Het is goed, dat wij er ons rekenschap van geven, op welke gronden elke „vergelijkende” wijsheid over Christus in Gethsemané voor ons begrip uit den booze is.

a. Christus heeft een andere taak dan wie ook in de wereld. Zijn taak is te ondergaan, wat de zonde als straf verdiend heeft. Daarom behoort het tot Zijn roeping, in angsten weg te krimpen voor onzen God. Wat zal men, als men deze Zijne zelf-aankondiging gelooft, dan nog verder „vergelijken”? Men moet eigenlijk in de hel geweest zijn, om iets te kunnen verstaan van de helsche pijn, die Jezus’ ziel verscheurt. En, omdat niemand, noch object, noch subject van eenige heldenvereering, ooit iets gezien heeft van de realiteit van helsche verzoeking en smart, daarom is het probleem van ’t lijden voor die anderen nooit geweest wat het voor Christus was, en kan het ook nooit op gelijke wijze worden aan de orde gesteld.

b. Christus is heel anders ménsch dan ieder ander in de wereld. Hij is de zondelooze. Wie zal zeggen, welke prikkels van afschuw en vertering de nadering van zonde, vloek, lijden, Satan, dood, voor hem beteekenden? Men zou de werking van het licht op een fotografische plaat toch moeilijk kunnen gaan vergelijken met de werking van het licht op, laat ons zeggen, een kachelplaat. Krankzinnig zou men noemen ieder, die volernstig redeneert als volgt: „een kachelplaat verandert niet onder de werking van het licht; een fotografische plaat doet dat wel; derhalve is de kachelplaat een nuttig artikel, want ze behoudt haar zelfstandigheid, en handhaaft zich zelfs tegenover deze zon; maar een fotografische plaat is overbodige luxe, of een dwaasheid, zij kan niet tegen licht.” Even waanzinnig is het nu voor ieder, die Christus als den Zondelooze erkent, een vergelijking te wagen tusschen de „kachelplaatzielen” die op de invloeden van buiten, op de speling van licht en donker, niet, of slechts zeer gebrekkig, reageeren, èn de fijne ziel van Jezus, die als een goed geprepareerde fotografische plaat, dadelijk en vol-waardig reageert op alle wisseling van licht en schaduw, en op wien God zelf heden projecteert de wèl gerichte beelden van gerechtigheid, waarheid en oordeel. Een menschenkind, dat zelf in zonde verstikt is, moest zich de weelde niet permitteeren, om te redeneeren over de wetten van reactie van licht en donker op de zondelooze ziel van Jezus. Want, indien we het beeld van daareven, zonder triviaal te willen worden, nog even mogen volhouden —: met déze fotografische plaat heeft nog niemand in de wereld ooit „gewerkt”. Het is voor de eerste maal, het is ook de eenige keer, dat in de wereld zoo’n licht zóó valt door zúlk een lens |36b| op zúlk een plaat. Zélfs de „gevoelige plaat” van Adams ziel in den zuiveren staat der zondeloosheid, had een ándere reactie-wet dan de „plaat” van Jezus’ ziel. De tijd was anders, en vooral — de opname was anders. Er was nog geen zonde en geen vloek, geen lijden en geen dood. Wat zullen wij trouwens zeggen van Christus, die nimmer iets „verdrong”, God noch duivel? Wij allen „verdringen” zoo veel en kunnen dus over Hem niet oordeelen. Hier moet men òf gelooven, òf zwijgen.

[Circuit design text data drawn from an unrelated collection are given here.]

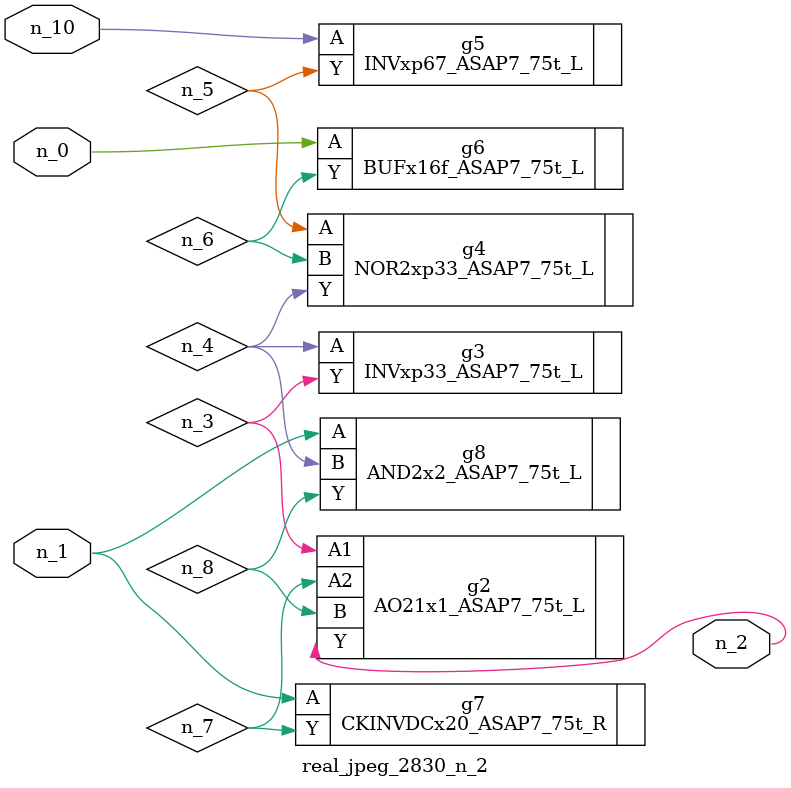
<source format=v>
module real_jpeg_2830_n_2 (n_1, n_10, n_0, n_2);

input n_1;
input n_10;
input n_0;

output n_2;

wire n_5;
wire n_4;
wire n_8;
wire n_6;
wire n_7;
wire n_3;

BUFx16f_ASAP7_75t_L g6 ( 
.A(n_0),
.Y(n_6)
);

CKINVDCx20_ASAP7_75t_R g7 ( 
.A(n_1),
.Y(n_7)
);

AND2x2_ASAP7_75t_L g8 ( 
.A(n_1),
.B(n_4),
.Y(n_8)
);

AO21x1_ASAP7_75t_L g2 ( 
.A1(n_3),
.A2(n_7),
.B(n_8),
.Y(n_2)
);

INVxp33_ASAP7_75t_L g3 ( 
.A(n_4),
.Y(n_3)
);

NOR2xp33_ASAP7_75t_L g4 ( 
.A(n_5),
.B(n_6),
.Y(n_4)
);

INVxp67_ASAP7_75t_L g5 ( 
.A(n_10),
.Y(n_5)
);


endmodule
</source>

c. De weg, dien de dood in het leven van Christus neemt, en de doodsbedreiging dus ook, is heel anders bij Hém, dan bij de andere menschen. De anderen, die sterven moeten en dat dan dapper dragen — maar zonder geloof — werken zich over den dood met hun gedachten heen (het „verdringen” van zoo even komt ook hier weer te pas). Maar Christus mág zich niet over den dood heen werken. Hij moet, integendeel, den dood onder de oogen zien en tot op zijn zekere hoogte de verwikkelingen zóó beheerschen, en zóó uitlokken, dat Hij zelf, wanneer het uur ervoor gekomen is, zich, om zoo te zeggen, naar den dood toe werkt en in den dood inwerkt; zoodra maar de doods-noodzaak gebleken is de weg van God voor Hem te zijn.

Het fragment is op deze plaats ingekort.